What is needed: Only lines containing the word "parameters" belong in the answer; copy each one from the records.

-*-*-

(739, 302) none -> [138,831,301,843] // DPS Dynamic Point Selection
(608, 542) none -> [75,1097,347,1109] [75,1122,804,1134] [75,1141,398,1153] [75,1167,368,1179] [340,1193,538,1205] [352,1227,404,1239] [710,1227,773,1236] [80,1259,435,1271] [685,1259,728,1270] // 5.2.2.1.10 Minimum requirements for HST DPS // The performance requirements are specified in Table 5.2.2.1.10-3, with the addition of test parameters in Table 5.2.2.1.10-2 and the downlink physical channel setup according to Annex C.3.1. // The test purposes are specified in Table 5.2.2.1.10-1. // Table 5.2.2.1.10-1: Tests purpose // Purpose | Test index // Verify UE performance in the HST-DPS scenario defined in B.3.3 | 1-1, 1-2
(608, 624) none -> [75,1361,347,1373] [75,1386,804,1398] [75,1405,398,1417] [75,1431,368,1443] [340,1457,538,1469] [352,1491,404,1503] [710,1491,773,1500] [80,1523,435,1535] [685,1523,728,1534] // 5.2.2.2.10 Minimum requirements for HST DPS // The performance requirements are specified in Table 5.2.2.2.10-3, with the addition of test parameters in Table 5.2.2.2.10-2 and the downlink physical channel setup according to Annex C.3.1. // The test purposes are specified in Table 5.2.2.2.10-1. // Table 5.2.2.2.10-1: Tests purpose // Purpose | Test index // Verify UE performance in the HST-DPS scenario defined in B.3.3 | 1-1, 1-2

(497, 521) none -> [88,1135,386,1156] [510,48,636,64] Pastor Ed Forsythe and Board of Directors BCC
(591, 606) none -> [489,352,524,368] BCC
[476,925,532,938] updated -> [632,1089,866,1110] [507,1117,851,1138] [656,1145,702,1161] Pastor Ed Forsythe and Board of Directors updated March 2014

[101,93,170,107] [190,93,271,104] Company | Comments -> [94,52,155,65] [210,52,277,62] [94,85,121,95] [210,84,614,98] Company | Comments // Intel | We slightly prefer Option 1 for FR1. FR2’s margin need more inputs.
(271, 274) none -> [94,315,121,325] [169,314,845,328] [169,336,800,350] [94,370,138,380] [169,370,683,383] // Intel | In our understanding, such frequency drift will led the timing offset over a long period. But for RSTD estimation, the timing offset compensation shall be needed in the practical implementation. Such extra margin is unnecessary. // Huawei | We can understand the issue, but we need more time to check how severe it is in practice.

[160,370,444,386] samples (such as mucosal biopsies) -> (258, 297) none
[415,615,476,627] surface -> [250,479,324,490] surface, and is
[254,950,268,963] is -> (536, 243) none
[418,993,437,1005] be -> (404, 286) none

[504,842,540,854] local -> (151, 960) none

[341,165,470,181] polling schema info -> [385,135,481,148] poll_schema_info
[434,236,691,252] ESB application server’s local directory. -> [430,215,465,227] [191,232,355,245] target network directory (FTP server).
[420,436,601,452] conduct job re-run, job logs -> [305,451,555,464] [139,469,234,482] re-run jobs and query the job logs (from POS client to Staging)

-*-*-

Answer space:
(608, 542) none -> [75,1097,347,1109] [75,1122,804,1134] [75,1141,398,1153] [75,1167,368,1179] [340,1193,538,1205] [352,1227,404,1239] [710,1227,773,1236] [80,1259,435,1271] [685,1259,728,1270] // 5.2.2.1.10 Minimum requirements for HST DPS // The performance requirements are specified in Table 5.2.2.1.10-3, with the addition of test parameters in Table 5.2.2.1.10-2 and the downlink physical channel setup according to Annex C.3.1. // The test purposes are specified in Table 5.2.2.1.10-1. // Table 5.2.2.1.10-1: Tests purpose // Purpose | Test index // Verify UE performance in the HST-DPS scenario defined in B.3.3 | 1-1, 1-2
(608, 624) none -> [75,1361,347,1373] [75,1386,804,1398] [75,1405,398,1417] [75,1431,368,1443] [340,1457,538,1469] [352,1491,404,1503] [710,1491,773,1500] [80,1523,435,1535] [685,1523,728,1534] // 5.2.2.2.10 Minimum requirements for HST DPS // The performance requirements are specified in Table 5.2.2.2.10-3, with the addition of test parameters in Table 5.2.2.2.10-2 and the downlink physical channel setup according to Annex C.3.1. // The test purposes are specified in Table 5.2.2.2.10-1. // Table 5.2.2.2.10-1: Tests purpose // Purpose | Test index // Verify UE performance in the HST-DPS scenario defined in B.3.3 | 1-1, 1-2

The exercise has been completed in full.